Gap Inc. is shifting its focus towards technological advancements as it enters 2025, following a year of refining its core business operations. The company now aims to leverage artificial intelligence (AI) and other innovations to enhance efficiency and customer experience. With a portfolio that includes Old Navy, Gap, Banana Republic, and Athleta, the retailer is looking for ways to optimize its operations and maintain financial stability. Gap executives have outlined plans to integrate AI into multiple aspects of the business, positioning it as a key driver for future growth.
Previously, Gap’s efforts centered on stabilizing its financial performance and reinforcing its brand identity. The company saw varied success across its labels, with some achieving positive comparable sales. In prior earnings calls, Gap leadership emphasized the importance of brand revitalization and operational improvements. The latest shift towards AI represents a continuation of this broader effort, with greater attention now placed on digital transformation and efficiency.
How is Gap integrating AI into its strategy?
The company has established an Office of AI to drive innovation across different business functions. AI will be implemented to refine customer experiences, optimize product availability, and improve organizational efficiency. Gap Chief Technology Officer Sven Gerjets, who joined the company in 2023, is leading efforts to utilize AI for streamlining operations and enhancing decision-making processes.
What financial outlook does Gap project for 2025?
Gap expects its net sales to remain stable or increase slightly in the first quarter of 2025, while projecting a 1% to 2% year-over-year growth for the full year. The company continues to assess external economic factors, including tariffs and supply chain challenges. Chief Financial Officer Katrina O’Connell noted that less than 10% of Gap’s products are sourced from China, with minimal reliance on Canada and Mexico.

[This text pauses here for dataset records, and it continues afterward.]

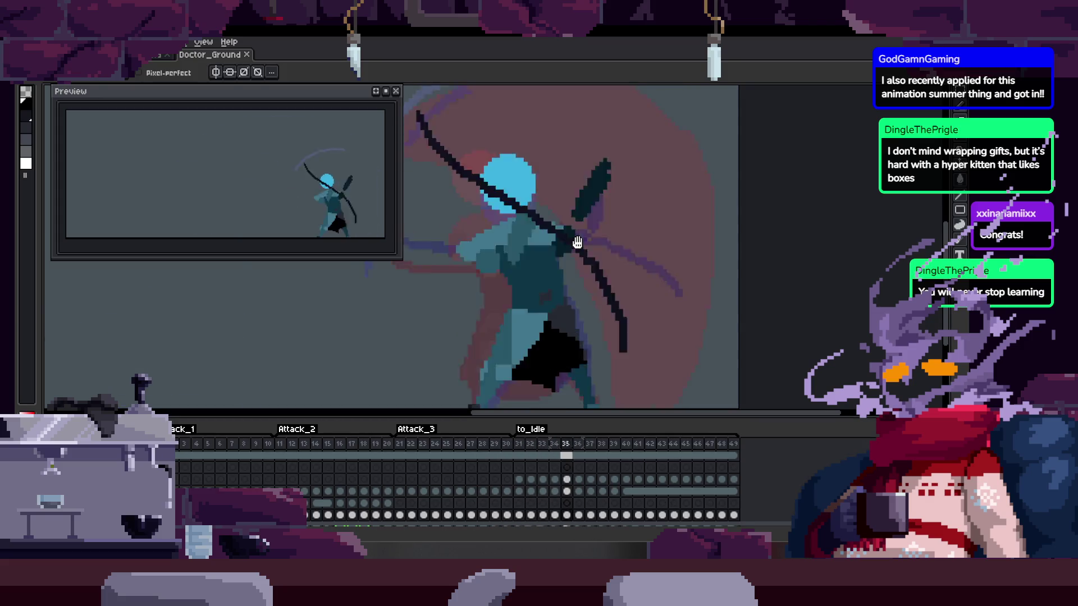
pyautogui.press('Right')
pyautogui.press('Right')
pyautogui.press('Right')
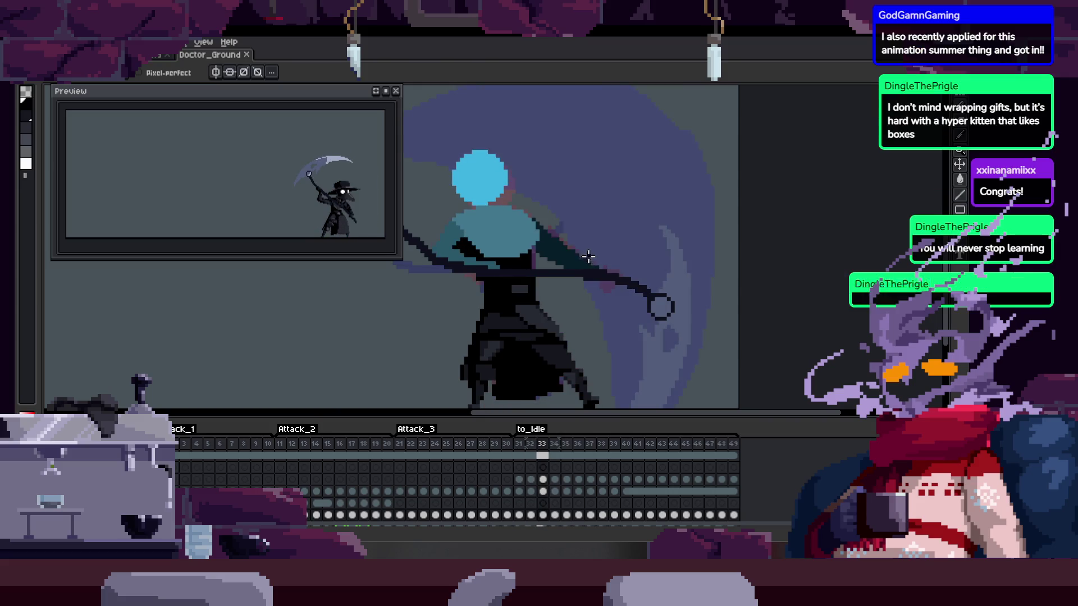
pyautogui.press('z')
pyautogui.scroll(5, 600, 250)
pyautogui.press('Left')
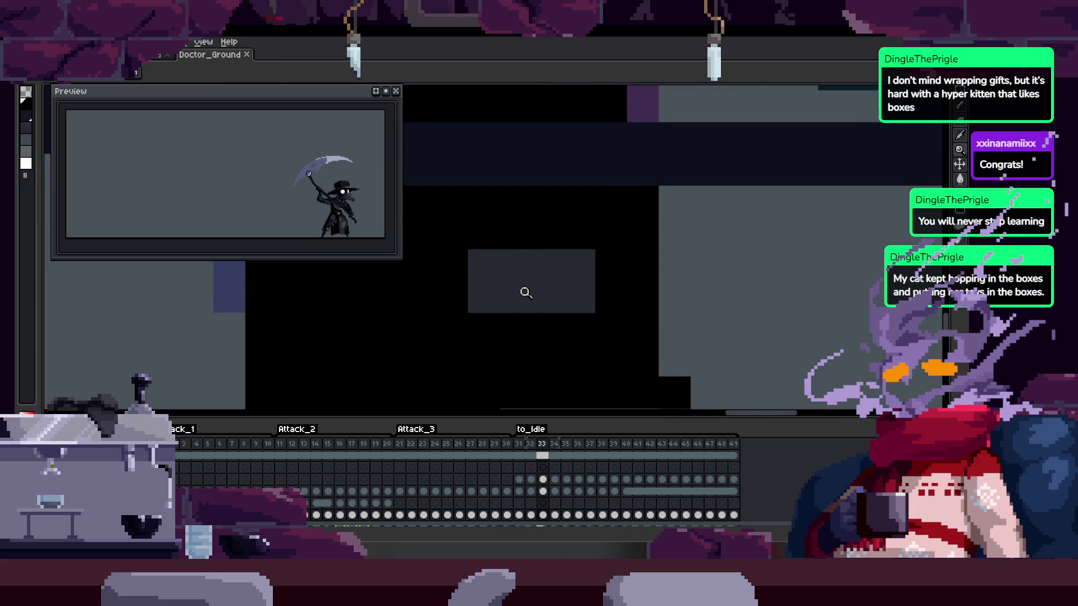
pyautogui.moveTo(494, 284); pyautogui.dragTo(540, 301)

“We’ve been operating in a highly dynamic backdrop for the last few years, and we’re expecting the same for fiscal 2025,” O’Connell stated. “As a result, we’ve taken a balanced view with our guidance and remain focused on controlling the controllable.”
Gap’s leadership believes AI-driven strategies will contribute to revenue growth and operational efficiency. The company is exploring AI monetization opportunities related to consumer interaction, product development, and automation. CEO Richard Dickson highlighted the role of AI in enhancing productivity and driving value across all brand segments.
“In 2025, we will be developing AI monetization opportunities relative to the consumer experience, product to market, as well as organizational productivity,” Dickson said. “Now, having organized the various ways we can use AI to enable value creation, we’re prepared to mobilize against this framework with intention.”
Gap’s approach reflects a broader retail trend where companies emphasize digital transformation to remain competitive. Many retailers have been integrating AI to optimize operations, improve personalization, and enhance efficiency. The company’s AI investment follows similar efforts by industry peers who have sought to modernize their business models through technology.
While Gap’s focus on AI suggests a strategic shift, the success of these initiatives will depend on how effectively the company implements technology to address customer needs and operational challenges. AI-driven retail solutions have the potential to increase profitability, but they also require significant investment and strategic execution. As Gap navigates 2025, its ability to adapt to market conditions and effectively integrate AI will determine the impact of this shift on its long-term performance.